Vaccination response: How mRNA vaccines differ from vector vaccines

While vaccinated people usually react more strongly to the first vaccination of a vector vaccine, a vaccination reaction occurs more frequently after the second vaccination with mRNA vaccination. You can read about the reasons for the different vaccination reactions here.

The  immune system  does not react in the same way to every vaccine, which is why the vaccination reactions differ between mRNA and vector vaccines.

Vaccination reaction: type of vaccine partly responsible

As a result of the corona vaccination, various vaccination reactions can occur. These usually last for a few days and then subside completely. Both types of vaccine commonly cause:

  • Pain and redness at the injection site
  • exhaustion
  • headache
  • Fever
  • chills
  • nausea
  • Muscle aches

With  mRNA vaccines  ,  vaccine reactions  usually occur after the  second dose  . This is due to the type of vaccine:

  • The mRNA (messenger RNA) transports the blueprint of part of the spike protein of  SARS-CoV-2 . The protein enables the virus to dock onto human cells.
  • The body recognizes the mRNA and begins to replicate the spike protein based on the blueprint. As a result, the immune system reacts to the foreign virus proteins – it produces antibodies and helper cells against SARS-CoV-2.
  • If you come into contact with the virus again, the defense system is already warned and can protect against infection. The mRNA vaccine is broken down in the body after a few days.

The body does not immediately recognize the vaccine as a foreign body because the body has to make the spike protein first and make antibodies against it. With the second vaccination, there is a stronger vaccination reaction, since antibodies have already been formed. Both the learned and the innate immune system react faster and stronger. As a result,  the immune response may be higher after the second dose.

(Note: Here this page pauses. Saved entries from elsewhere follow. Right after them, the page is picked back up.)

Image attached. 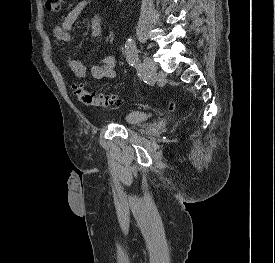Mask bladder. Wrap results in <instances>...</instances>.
I'll use <instances>...</instances> for the list:
<instances>
[{"mask_svg":"<svg viewBox=\"0 0 275 263\" xmlns=\"http://www.w3.org/2000/svg\"><path fill=\"white\" fill-rule=\"evenodd\" d=\"M149 118V114L143 111H131L125 117L126 124L130 126L138 125L145 122Z\"/></svg>","mask_w":275,"mask_h":263,"instance_id":"bladder-1","label":"bladder"}]
</instances>
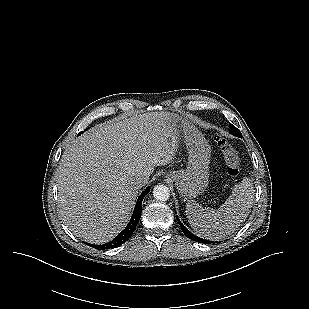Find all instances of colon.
I'll return each instance as SVG.
<instances>
[{
    "label": "colon",
    "mask_w": 309,
    "mask_h": 309,
    "mask_svg": "<svg viewBox=\"0 0 309 309\" xmlns=\"http://www.w3.org/2000/svg\"><path fill=\"white\" fill-rule=\"evenodd\" d=\"M215 140L226 163L227 173L231 177L238 176L241 170V161L236 149L230 142L221 136H216Z\"/></svg>",
    "instance_id": "colon-1"
}]
</instances>
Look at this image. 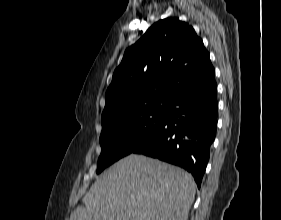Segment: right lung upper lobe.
Wrapping results in <instances>:
<instances>
[{
  "label": "right lung upper lobe",
  "mask_w": 281,
  "mask_h": 220,
  "mask_svg": "<svg viewBox=\"0 0 281 220\" xmlns=\"http://www.w3.org/2000/svg\"><path fill=\"white\" fill-rule=\"evenodd\" d=\"M202 39L177 18L154 23L126 49L106 92L102 127L123 116L168 109L181 96L215 83Z\"/></svg>",
  "instance_id": "1"
}]
</instances>
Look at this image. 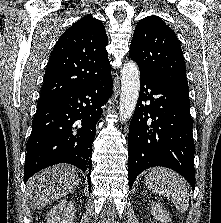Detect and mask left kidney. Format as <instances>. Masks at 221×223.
Here are the masks:
<instances>
[{
  "instance_id": "5707ae66",
  "label": "left kidney",
  "mask_w": 221,
  "mask_h": 223,
  "mask_svg": "<svg viewBox=\"0 0 221 223\" xmlns=\"http://www.w3.org/2000/svg\"><path fill=\"white\" fill-rule=\"evenodd\" d=\"M151 213L156 220H159L162 223H168L169 221H171L169 213L160 203L154 202L151 205Z\"/></svg>"
}]
</instances>
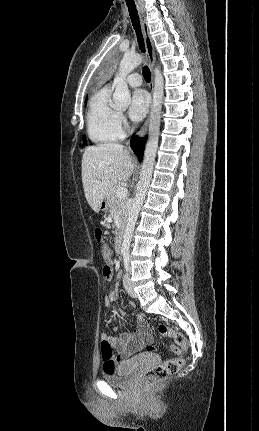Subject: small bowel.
Here are the masks:
<instances>
[{"instance_id":"obj_1","label":"small bowel","mask_w":259,"mask_h":431,"mask_svg":"<svg viewBox=\"0 0 259 431\" xmlns=\"http://www.w3.org/2000/svg\"><path fill=\"white\" fill-rule=\"evenodd\" d=\"M102 274V278L105 281H108L112 276V271L109 267H104ZM112 302L113 299L111 296H107L104 299V305L106 307H111ZM136 319L139 330L135 334L123 333L117 336L115 334L103 333L101 335L102 342L106 341L111 345V347L116 349V353H114L112 350V354L109 357L102 355L104 368L107 365H113V367L116 368V366L119 364L130 363L134 356L138 354L144 348V346L151 342L152 336L148 325L144 320V317L142 315H137ZM116 330L117 328H115V331Z\"/></svg>"}]
</instances>
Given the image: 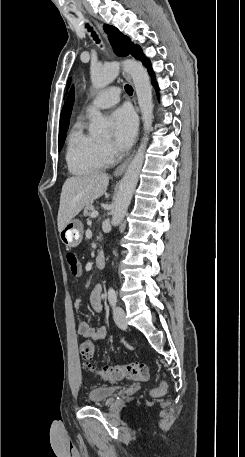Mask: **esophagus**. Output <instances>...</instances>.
Here are the masks:
<instances>
[{"label": "esophagus", "mask_w": 245, "mask_h": 457, "mask_svg": "<svg viewBox=\"0 0 245 457\" xmlns=\"http://www.w3.org/2000/svg\"><path fill=\"white\" fill-rule=\"evenodd\" d=\"M95 23H96V25L98 26V28H99V30L101 31V33L104 34L103 29H102V26H101L98 22H96V21H95ZM104 36H105V38H107L105 34H104ZM122 74H123V76L126 78V80H128L130 83H132L131 77H130L129 73H127L124 69H122ZM134 104H135L136 110L138 111V107H137V105H136L135 99H134ZM133 155H134V152H132V154L130 155V157H128L123 163H121V165H119V167H117V168L115 169L114 175H116V176H117V175H122V174L125 172V170H126L128 164H129V162L131 161V158H132Z\"/></svg>", "instance_id": "1"}]
</instances>
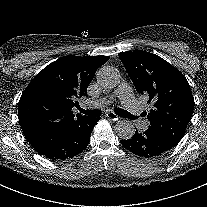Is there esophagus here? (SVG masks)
<instances>
[{"label": "esophagus", "instance_id": "esophagus-1", "mask_svg": "<svg viewBox=\"0 0 207 207\" xmlns=\"http://www.w3.org/2000/svg\"><path fill=\"white\" fill-rule=\"evenodd\" d=\"M106 117L110 120H113V121H117L119 119V116L116 113L112 112V111L106 113Z\"/></svg>", "mask_w": 207, "mask_h": 207}]
</instances>
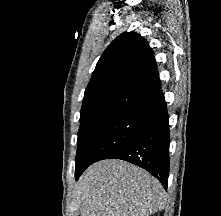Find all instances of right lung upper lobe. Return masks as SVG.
<instances>
[{
    "instance_id": "obj_1",
    "label": "right lung upper lobe",
    "mask_w": 221,
    "mask_h": 216,
    "mask_svg": "<svg viewBox=\"0 0 221 216\" xmlns=\"http://www.w3.org/2000/svg\"><path fill=\"white\" fill-rule=\"evenodd\" d=\"M164 99L153 52L126 32L104 51L85 90L80 124L113 113L149 114Z\"/></svg>"
}]
</instances>
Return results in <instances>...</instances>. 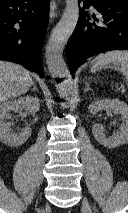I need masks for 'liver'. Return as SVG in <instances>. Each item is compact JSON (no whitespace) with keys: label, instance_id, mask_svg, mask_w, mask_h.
<instances>
[{"label":"liver","instance_id":"obj_1","mask_svg":"<svg viewBox=\"0 0 128 213\" xmlns=\"http://www.w3.org/2000/svg\"><path fill=\"white\" fill-rule=\"evenodd\" d=\"M33 85L31 74L21 65L0 61V103L25 94Z\"/></svg>","mask_w":128,"mask_h":213}]
</instances>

With the  vector vaccine  , on the other hand, the information from the pathogen is contained in the shell of a harmless virus (vector), which acts as a messenger for the spike protein. Here, too, the body rebuilds the introduced spike protein and subsequently produces antibodies and helper cells. After the first vaccination, the immune system perceives the vector virus in particular as a foreign body and reacts to it.

With the second dose, the immune system intercepts the vector viruses before a new vaccination reaction is triggered. The result: the immune reaction can be stronger after the first vaccination.

Important:  The immune reaction says nothing about the number of antibodies after the corona vaccination.